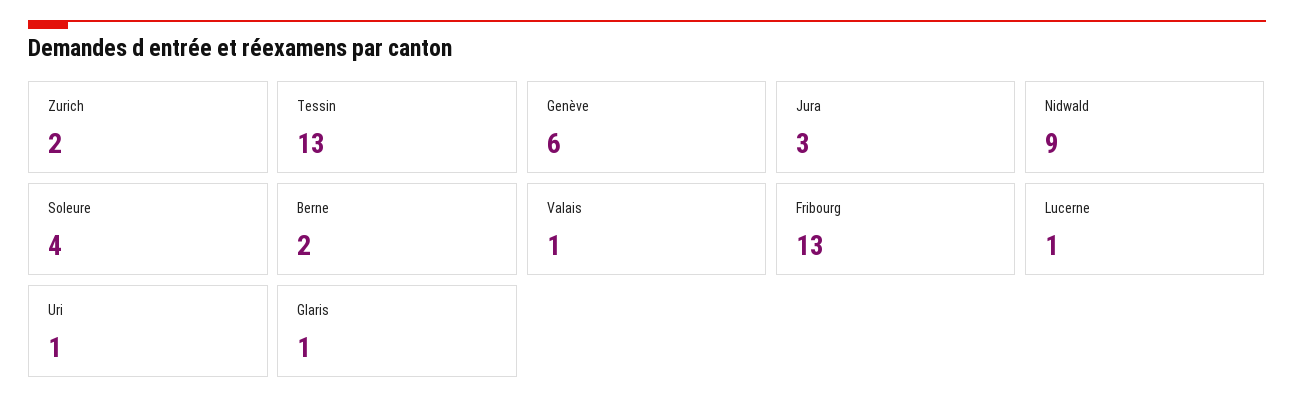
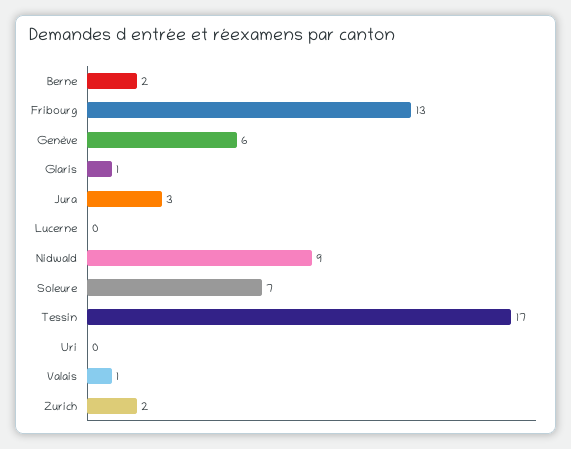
Tessin: 13 -> 17
Soleure: 4 -> 7
Lucerne: 1 -> 0
Uri: 1 -> 0

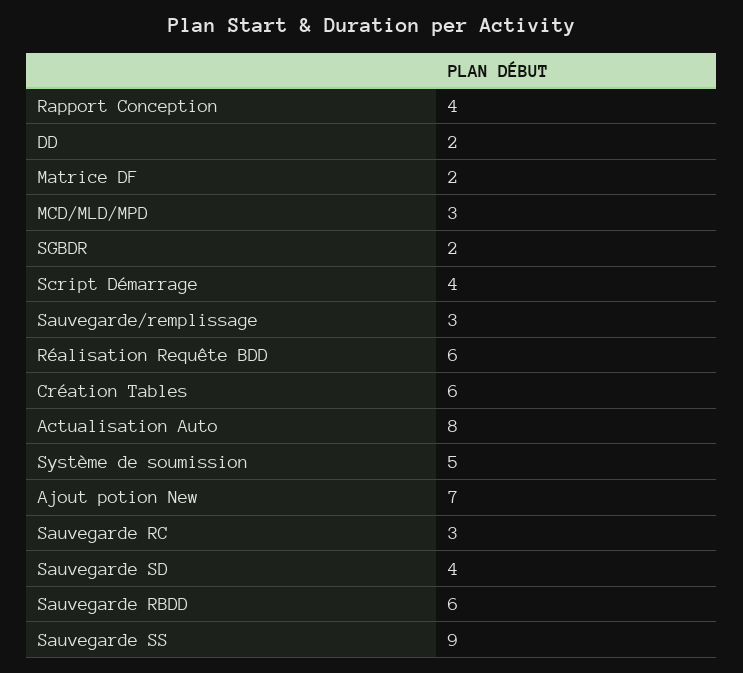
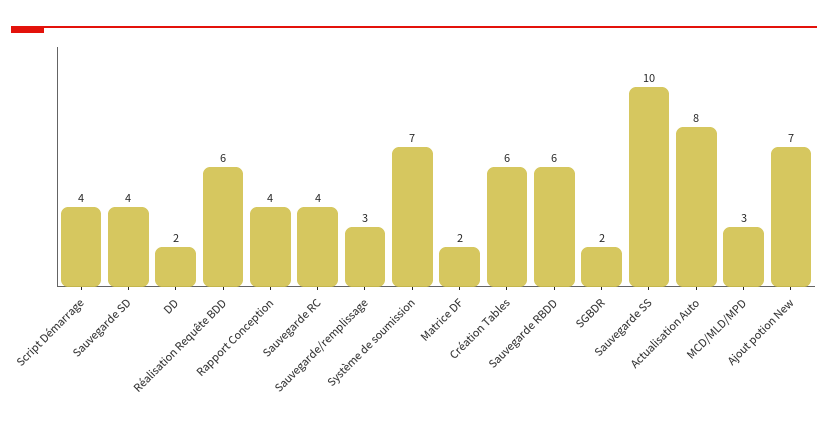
Système de soumission: 5 -> 7
Sauvegarde RC: 3 -> 4
Sauvegarde SS: 9 -> 10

### TASK STATEMENT
Leave the pictures out. Transcribe exactly the lines from the one with "Lucerne: 1 -> 0" through the end of the records.

### ANSWER TO THE EXERCISE
Lucerne: 1 -> 0
Uri: 1 -> 0

Système de soumission: 5 -> 7
Sauvegarde RC: 3 -> 4
Sauvegarde SS: 9 -> 10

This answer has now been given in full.